Pantau - Menteri Pemberdayaan Perempuan dan Perlindungan Anak (PPPA), Arifah Fauzi, menyatakan penyesalan atas putusan pengadilan militer dalam kasus kekerasan terhadap anak yang menyebabkan kematian MHS (16 tahun) di Deli Serdang, Sumatera Utara.
Vonis Dinilai Terlalu Ringan, Kementerian Tekankan Kepentingan Anak
Dalam pernyataannya, Arifah menilai vonis yang dijatuhkan terlalu ringan jika dibandingkan dengan ketentuan Undang-Undang Perlindungan Anak.
"Setiap bentuk kekerasan terhadap anak adalah tindak pidana yang tidak dapat ditoleransi dan harus diproses secara transparan, adil, dan memberikan efek jera yang setimpal," tegas Arifah.
Ia menekankan bahwa Kementerian PPPA menghormati proses hukum yang berlangsung, termasuk kewenangan peradilan militer, namun mendorong agar perlindungan anak menjadi pertimbangan utama.
"Kementerian PPPA menghormati seluruh proses hukum yang tengah berjalan, termasuk kewenangan peradilan militer.

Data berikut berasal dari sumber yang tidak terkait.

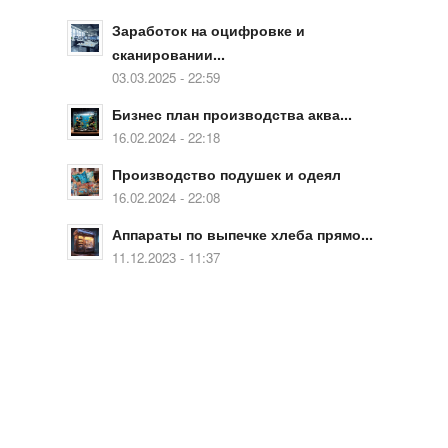
Заработок на оцифровке и
сканировании...
03.03.2025 - 22:59
Бизнес план производства аква...
16.02.2024 - 22:18
Производство подушек и одеял
16.02.2024 - 22:08
Аппараты по выпечке хлеба прямо...
11.12.2023 - 11:37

Namun, kami mendorong agar seluruh aparat penegak hukum, baik di peradilan umum maupun militer, menempatkan kepentingan terbaik bagi anak sebagai pertimbangan utama dalam setiap proses dan putusan. Terlebih, berdasarkan Undang-Undang Nomor 34 Tahun 2004 tentang TNI, pelanggaran hukum pidana umum semestinya diproses di peradilan umum, bukan peradilan militer," jelasnya.

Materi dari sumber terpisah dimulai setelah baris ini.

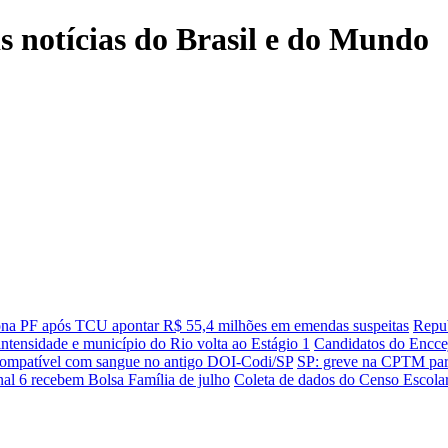
is notícias do Brasil e do Mundo
ona PF após TCU apontar R$ 55,4 milhões em emendas suspeitas
Repub
ntensidade e município do Rio volta ao Estágio 1
Candidatos do Enccej
 compatível com sangue no antigo DOI-Codi/SP
SP: greve na CPTM paral
nal 6 recebem Bolsa Família de julho
Coleta de dados do Censo Escolar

Ia menegaskan bahwa tidak ada ruang bagi toleransi terhadap pelaku kekerasan anak.
"Negara wajib hadir memastikan keadilan dan perlindungan terbaik bagi setiap anak Indonesia," ujarnya.

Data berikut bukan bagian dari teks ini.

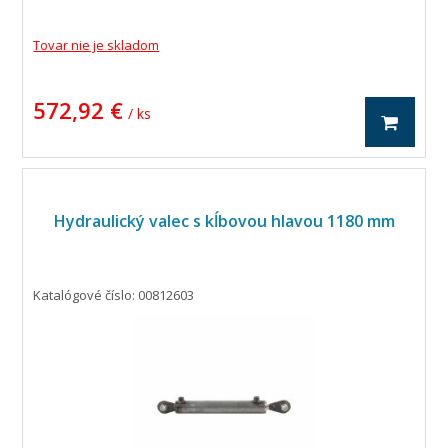
Tovar nie je skladom
572,92 €
/ ks
Hydraulický valec s kĺbovou hlavou 1180 mm
Katalógové číslo: 00812603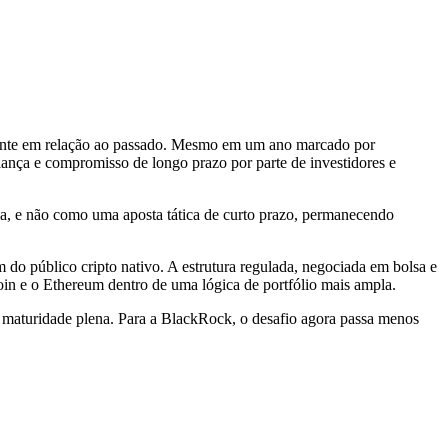
vante em relação ao passado. Mesmo em um ano marcado por
fiança e compromisso de longo prazo por parte de investidores e
iva, e não como uma aposta tática de curto prazo, permanecendo
do público cripto nativo. A estrutura regulada, negociada em bolsa e
coin e o Ethereum dentro de uma lógica de portfólio mais ampla.
a maturidade plena. Para a BlackRock, o desafio agora passa menos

Korban Tidak Terlibat Tawuran, Vonis Jauh dari Ancaman Maksimal
Kasus ini bermula pada 24 Mei 2024, ketika MHS dan seorang temannya berada di lokasi tawuran di Jalan Pelican, Deli Serdang.
Saat aparat datang untuk membubarkan tawuran, MHS diduga ditangkap dan dianiaya oleh seorang oknum Babinsa hingga mengalami luka berat dan meninggal dunia.
Penyelidikan mengungkap bahwa MHS tidak terlibat dalam aksi tawuran tersebut.
Ibu korban melaporkan kejadian ini ke Detasemen Polisi Militer I/5, yang kemudian memproses kasus tersebut melalui peradilan militer.
Setelah lebih dari satu tahun proses hukum, pengadilan militer memutuskan hukuman 10 bulan penjara dan mewajibkan pelaku membayar restitusi sebesar Rp12.777.100.
Vonis tersebut dinilai jauh lebih ringan dibandingkan dengan ancaman maksimal 15 tahun penjara sebagaimana diatur dalam Pasal 76C Jo. Pasal 80 ayat (3) Undang-Undang Nomor 35 Tahun 2014 tentang Perlindungan Anak.